### PROBLEMA A RESOLVER
Liste todos os artigos de lei referidos no excerto da decisão arbitral, indicando para cada um o diploma e, quando existam, o número e as alíneas.
*** EXCERTO DA PÁGINA
SUMÁRIO:
DECISÃO ARBITRAL
O árbitro Vasco António Branco Guimarães árbitro singular designado pelo Conselho Deontológico do Centro de Arbitragem Administrativa para formar o Tribunal Arbitral, constituído em 29-04-2024, decide o seguinte:
-
Relatório
A..., (doravante designada por Requerente), portadora do CC n.º ..., titular do NIF..., residente na Rua ..., n.º..., ...-... Coimbra, Portugal, veio requerer a constituição do Tribunal Arbitral nos termos e para os efeitos do disposto na alínea a) do n.º 1 do artigo 2.º e nos artigos 10.º e seguintes do Decreto-Lei n.º 10/2021, de 20 de janeiro, que aprova o RJAT e, bem assim, do disposto no artigo 99.º e nas alíneas a) e e) do n.º 1 do artigo 102.º do CPPT ex vi da alínea a) do n.º 1 do artigo 10.º do RJAT , para se pronunciar contra o indeferimento expresso do Pedido de Revisão Oficiosa apresentado quanto aos atos de liquidação de IRS n.ºs 2022... e 2023..., referentes aos anos de 2021 e 2022 e, mediatamente contra a legalidade dos referidos atos tributários, tudo no montante de 14 408, 25 euro, (catorze mil quatrocentos e oito euro e vinte e cinco cêntimos), seguindo-se os ulteriores termos legais com as ínsitas consequências.
******
*** SECÇÃO DE DADOS
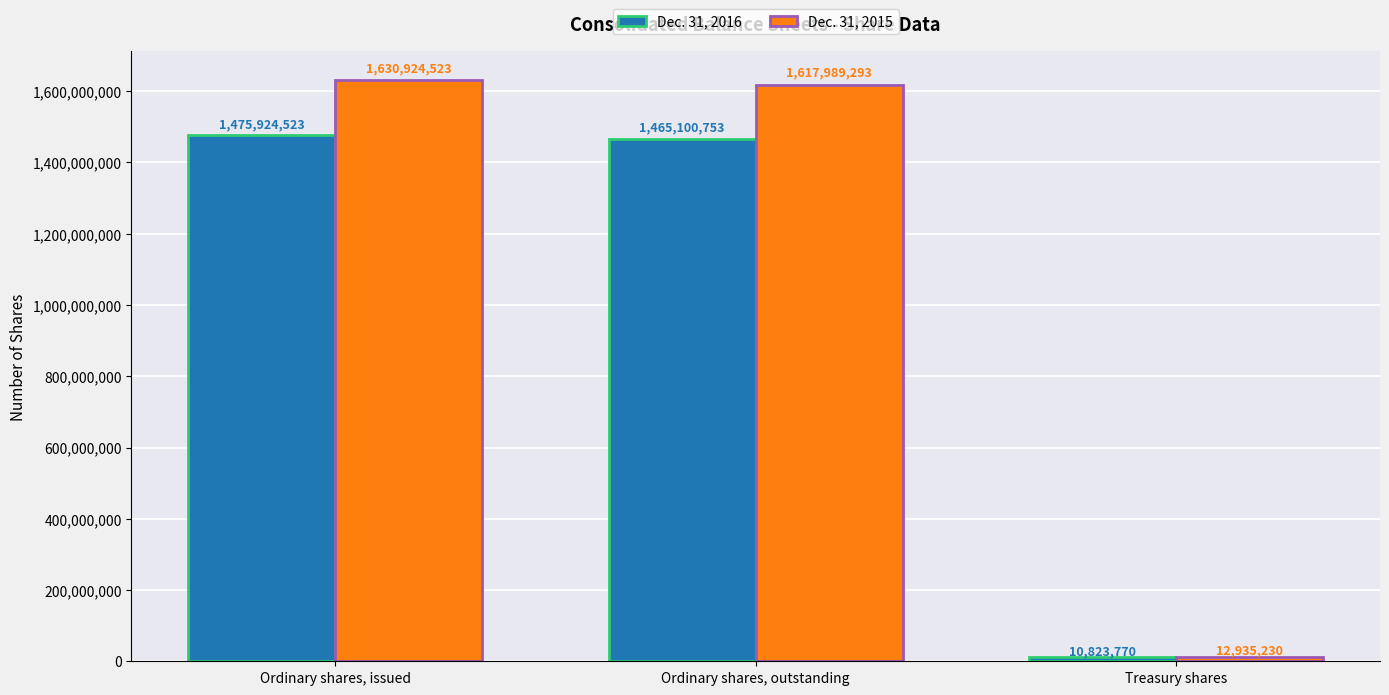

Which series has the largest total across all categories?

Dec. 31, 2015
******
### RESPOSTA AO EXERCÍCIO
- Artigo 2.º, n.º 1, alínea a), do Decreto-Lei n.º 10/2021, de 20 de janeiro
- Artigos 10.º e seguintes do Decreto-Lei n.º 10/2021, de 20 de janeiro
- Artigo 99.º do CPPT
- Artigo 102.º, n.º 1, alíneas a) e e), do CPPT
- Artigo 10.º, n.º 1, alínea a), do RJAT